Single by Ian McNabb

from the album Merseybeast
- Released: May 1996
- Recorded: 1996
- Genre: Rock
- Label: This Way Up
- Songwriter: Robert Ian McNabb
- Producer: Robert Ian McNabb

Ian McNabb singles chronology
| "Don't Put Your Spell on Me" (1996) | "Merseybeast" (1996) | "Little Princess" (1999) |

= Merseybeast (song) =

"Merseybeast" is the ninth solo single released by Ian McNabb. The song was the second and final single to be released from the album of the same name. It charted at number 74 on the UK Singles Chart.
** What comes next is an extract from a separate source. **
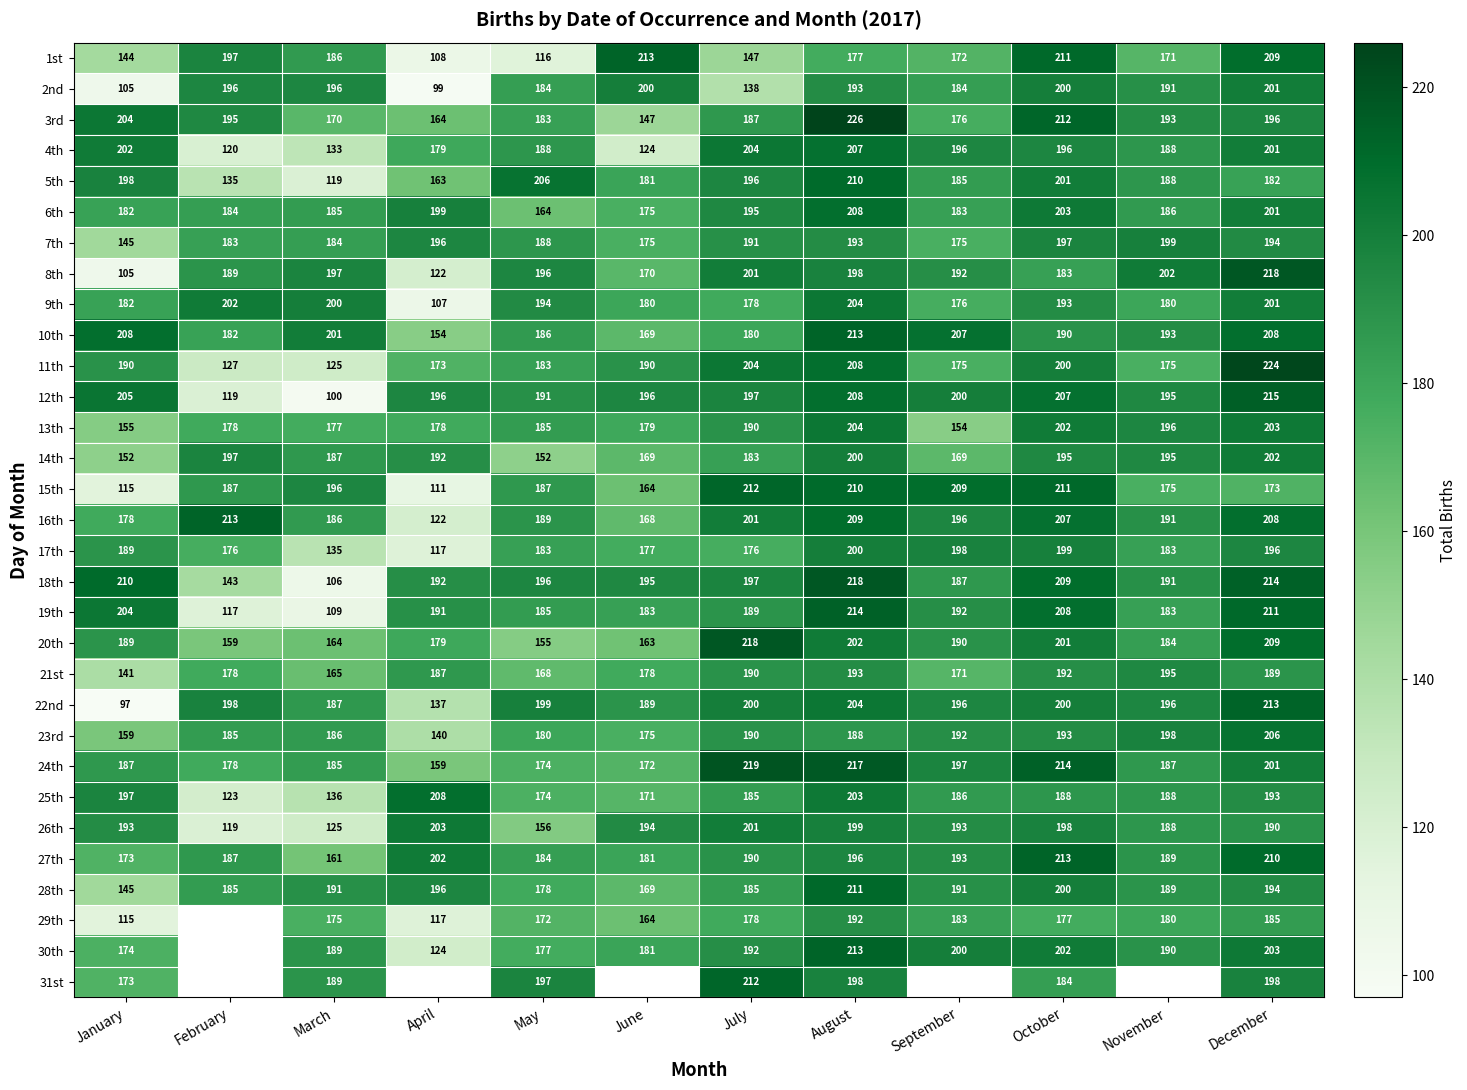

What is the sum of all 21st values?

2147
The CD single came in two distinct 'halves'; the spines of which could be connected to display one collective spine.

==Track listings==

CD, disc 1
1. "Merseybeast" (Radio Edit) (4:17)
2. "Up Here in the North of England" (demo, January '86) (5:07)
3. "Permanent Damage" (demo, September '88) (3:36)
4. "Merseybeast" (demo, March '95) (7:00)

CD, disc 2
1. "Merseybeast" (LP Version) (6:49)
2. "Pretty Boys with Big Guitars" (5:02)
3. "The Slider" (3:38)
4. "Snaked" (4:50)

7"
1. "Merseybeast" (Radio Edit) (4:17)
2. "Up Here in the North of England" (demo, Jan. '86) (5:07)

==Music video==

The music video shows McNabb travelling through Liverpool flanked by a garden gnome and an astronaut. Directed by Max Abbiss-Biro and produced by Nick Verden for Stark 2 Films.